Weltweit berichtet die Presse über den Fall. Am 9. Dezember 1935 bringt die Zeitung „Der Morgen“ aus Wien auf Seite sechs einen langen Bericht. Unter dem Titel „Fall Koubková – Mysterium der Geschlechter“ heißt es dort unter anderem:
„Das Aussehen der Koubková schien kaum auf eine Frau zu deuten: Jünglingshaft, schlank, hart und derb in den Gesichtszügen, eckig und männlich in den Bewegungen, vor allem in ihrem Laufstil. Auch sonst war manches merkwürdig an dieser Sportlerin. Sie vermied es, sich mit ihren Geschlechtsgenossinnen in der gemeinsamen Kabine zu entkleiden, sie kam immer bereits im Trainingsanzug auf den Sportplatz.“
Der Beitrag plädiert letztlich für Geschlechtsprüfungen im Sport. Im Fall von Zdena Koubková ist das aber damals nicht mehr nötig. Im März 1936 lässt sie sich operieren. Nun ist sie ein er und heißt Zdeněk Koubek. Behördlich dauert die Anerkennung aber länger. Das heißt, Koubek muss erst einmal eine Erlaubnis beantragen, dass nicht nur sein Geschlecht im Ausweis geändert wird, sondern er zum Beispiel auch einen Männeranzug tragen darf. Als das letztlich klappt, muss er sich eine neue wirtschaftliche Existenz aufbauen. Denn Zdeněk Koubek hat zusammen mit dem Sport sein finanzielles Auskommen verloren. Kovář berichtet weiter:
„Er wurde in der Motorradfabrik Jawa im Prager Stadtteil Nusle angestellt, fuhr auch selbst eine Maschine. Er genoss es wirklich, nun ein Mann zu sein. Zugleich schlichen Veranstaltungsmanager um ihn herum und wollten an Zdeněk Koubek verdienen. Sie sprachen daher eine Tournee durch Großbritannien und die Vereinigten Staaten ab. Er sollte dem Vertrag nach Vorträge über sein Schicksal halten. Das war jedoch ein unlauterer Handel, denn er konnte kein Englisch. Und so wurde er wie ein Zirkusbär vorgeführt. Das Geld brauchte Zdeněk Koubek aber, um sich eine neue Existenz aufbauen zu können.“
Glücklich als Mann
Und das gelingt letztlich auch. Zdeněk Koubek ist technisch begabt, selbst ohne entsprechende Ausbildung. Das hilft. Außerdem verliebt er sich bald in eine junge Frau aus der Slowakei. Sie heiraten während des Krieges. Später wechselt Koubek in einem Bürojob, laut Kovář sogar in eines der zentralen Ministerien in Prag. Und sportlich? Als Mann wird die frühere Leichtathletin zum Rugby-Spieler in Říčany am Rand der tschechischen Hauptstadt, dort sitzt damals einer der besten Rugby-Klubs des Landes. Dabei ist Zdeněk Koubek laut den Recherchen von Kovář sogar offen gegenüber seinen Mitspielern:
„Eines Tages hat er auf lockere Art seinen Mitspielern in der Kabine von seinem Schicksal erzählt. Dabei sagte er, dass man ihn als Kind wie ein Mädchen angezogen und gezwungen habe, von sich in weiblicher Form zu reden. Daher sei er bis zum Alter von 22 Jahren zu Hause als Mädchen angesehen worden. Und mit diesem Problem habe er in seinem gesamten vorangegangenen Leben kämpfen müssen.“
Was aber passierte mit den Rekorden, die Zdena Koubková aufgestellt hatte?

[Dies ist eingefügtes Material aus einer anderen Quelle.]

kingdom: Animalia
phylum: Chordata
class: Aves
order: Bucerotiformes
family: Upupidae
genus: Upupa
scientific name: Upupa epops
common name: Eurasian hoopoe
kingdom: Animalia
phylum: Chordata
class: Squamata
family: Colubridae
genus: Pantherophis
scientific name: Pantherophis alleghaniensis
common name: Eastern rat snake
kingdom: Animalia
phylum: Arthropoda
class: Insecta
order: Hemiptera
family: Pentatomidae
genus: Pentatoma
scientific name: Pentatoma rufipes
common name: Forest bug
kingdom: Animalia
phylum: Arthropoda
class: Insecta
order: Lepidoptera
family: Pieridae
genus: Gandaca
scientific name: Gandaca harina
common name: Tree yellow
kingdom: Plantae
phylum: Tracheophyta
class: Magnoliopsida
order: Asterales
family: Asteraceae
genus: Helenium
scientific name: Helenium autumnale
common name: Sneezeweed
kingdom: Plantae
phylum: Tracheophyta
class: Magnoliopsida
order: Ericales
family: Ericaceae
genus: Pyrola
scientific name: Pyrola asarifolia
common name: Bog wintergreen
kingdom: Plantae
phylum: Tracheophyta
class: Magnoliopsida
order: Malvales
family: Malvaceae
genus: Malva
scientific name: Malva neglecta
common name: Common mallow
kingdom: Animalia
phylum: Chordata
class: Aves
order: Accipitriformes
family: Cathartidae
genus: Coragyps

„Sie wurden gelöscht. Und das ist auch richtig so, denn er war wirklich damals keine Frau gewesen. Allerdings ist die gesamte Geschichte von Zdena Koubková respektive Zdeněk Koubek von der Sport-Historiographie nie erfasst worden. Erst mit meinem Buch „Geschichte einer tschechischen Rekordfrau“ erinnere ich heute daran. Zdena Koubková hat sich sehr fair verhalten. Und deswegen hätte sie es verdient, in memoriam die Fairplay-Medaille des tschechischen Sports zu erhalten.“
Zdeněk Koubek starb 1986 in Prag. Seine Rekorde als Frau wurden bereits 1942 aus den Annalen gestrichen.